╔══

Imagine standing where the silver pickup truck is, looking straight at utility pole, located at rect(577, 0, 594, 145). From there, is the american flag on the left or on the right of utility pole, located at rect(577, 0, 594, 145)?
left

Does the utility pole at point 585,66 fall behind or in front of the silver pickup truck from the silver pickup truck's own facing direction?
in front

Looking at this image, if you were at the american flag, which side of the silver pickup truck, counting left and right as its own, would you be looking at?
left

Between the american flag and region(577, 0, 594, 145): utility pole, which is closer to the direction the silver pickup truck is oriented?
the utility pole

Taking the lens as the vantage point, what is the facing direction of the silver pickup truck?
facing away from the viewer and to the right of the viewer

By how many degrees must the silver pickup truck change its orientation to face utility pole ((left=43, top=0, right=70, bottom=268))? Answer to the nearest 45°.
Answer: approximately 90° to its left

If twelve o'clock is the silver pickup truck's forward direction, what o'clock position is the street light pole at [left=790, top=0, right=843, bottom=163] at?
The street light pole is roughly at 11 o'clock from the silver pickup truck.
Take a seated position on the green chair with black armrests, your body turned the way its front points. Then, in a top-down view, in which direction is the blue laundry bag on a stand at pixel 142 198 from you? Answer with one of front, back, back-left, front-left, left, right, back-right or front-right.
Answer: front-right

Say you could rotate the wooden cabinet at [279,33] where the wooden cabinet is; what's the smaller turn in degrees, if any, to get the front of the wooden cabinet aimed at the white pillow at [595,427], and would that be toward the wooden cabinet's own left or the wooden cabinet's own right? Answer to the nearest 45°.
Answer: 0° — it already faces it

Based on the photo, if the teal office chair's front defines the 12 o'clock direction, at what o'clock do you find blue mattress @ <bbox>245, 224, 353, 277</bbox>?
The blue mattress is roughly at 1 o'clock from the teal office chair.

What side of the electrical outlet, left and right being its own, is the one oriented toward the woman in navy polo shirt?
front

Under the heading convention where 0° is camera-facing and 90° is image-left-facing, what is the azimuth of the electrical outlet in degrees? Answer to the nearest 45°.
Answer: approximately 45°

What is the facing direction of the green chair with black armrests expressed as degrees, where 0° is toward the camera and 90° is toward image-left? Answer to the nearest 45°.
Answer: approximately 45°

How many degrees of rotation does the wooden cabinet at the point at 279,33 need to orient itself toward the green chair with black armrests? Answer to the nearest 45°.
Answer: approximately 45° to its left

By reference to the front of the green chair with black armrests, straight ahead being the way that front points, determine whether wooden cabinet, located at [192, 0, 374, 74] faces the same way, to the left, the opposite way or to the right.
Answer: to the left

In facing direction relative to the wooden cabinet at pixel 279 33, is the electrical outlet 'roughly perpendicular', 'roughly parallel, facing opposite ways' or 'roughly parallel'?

╚══

▸ PROBLEM DESCRIPTION: From the line holding "Say you could" down to the final line above, quote every line exactly and only those lines.

▸ SOLUTION:
Say you could rotate the wooden cabinet at [279,33] where the wooden cabinet is; what's the smaller turn in degrees, if any, to get the front of the wooden cabinet aimed at the white pillow at [595,427], and would that be toward the wooden cabinet's own left or the wooden cabinet's own right? Answer to the nearest 45°.
Answer: 0° — it already faces it

Based on the photo, if the teal office chair's front defines the 12 o'clock direction, at what o'clock do you find blue mattress @ <bbox>245, 224, 353, 277</bbox>?
The blue mattress is roughly at 1 o'clock from the teal office chair.

What side of the electrical outlet, left and right being its own, is the one oriented toward the woman in navy polo shirt?
front

Under the heading convention where 0° is camera-facing and 90° is image-left-facing, what is the azimuth of the electrical outlet in degrees? Answer to the nearest 45°.
Answer: approximately 45°

What is the facing direction of the green chair with black armrests expressed as degrees, where 0° is toward the camera and 90° is toward image-left? Answer to the nearest 45°.
Answer: approximately 45°

How many degrees of rotation does the wooden cabinet at the point at 279,33 need to orient itself toward the green chair with black armrests? Answer to the nearest 45°.
Answer: approximately 45° to its left

By reference to the front of the green chair with black armrests, straight ahead being the way that front points, determine whether wooden cabinet, located at [192, 0, 374, 74] faces the same way, to the left, the opposite way or to the right.
Answer: to the left

In facing direction relative to the wooden cabinet at pixel 279 33, is the electrical outlet 'roughly perpendicular', 'roughly parallel, facing opposite ways' or 'roughly parallel'?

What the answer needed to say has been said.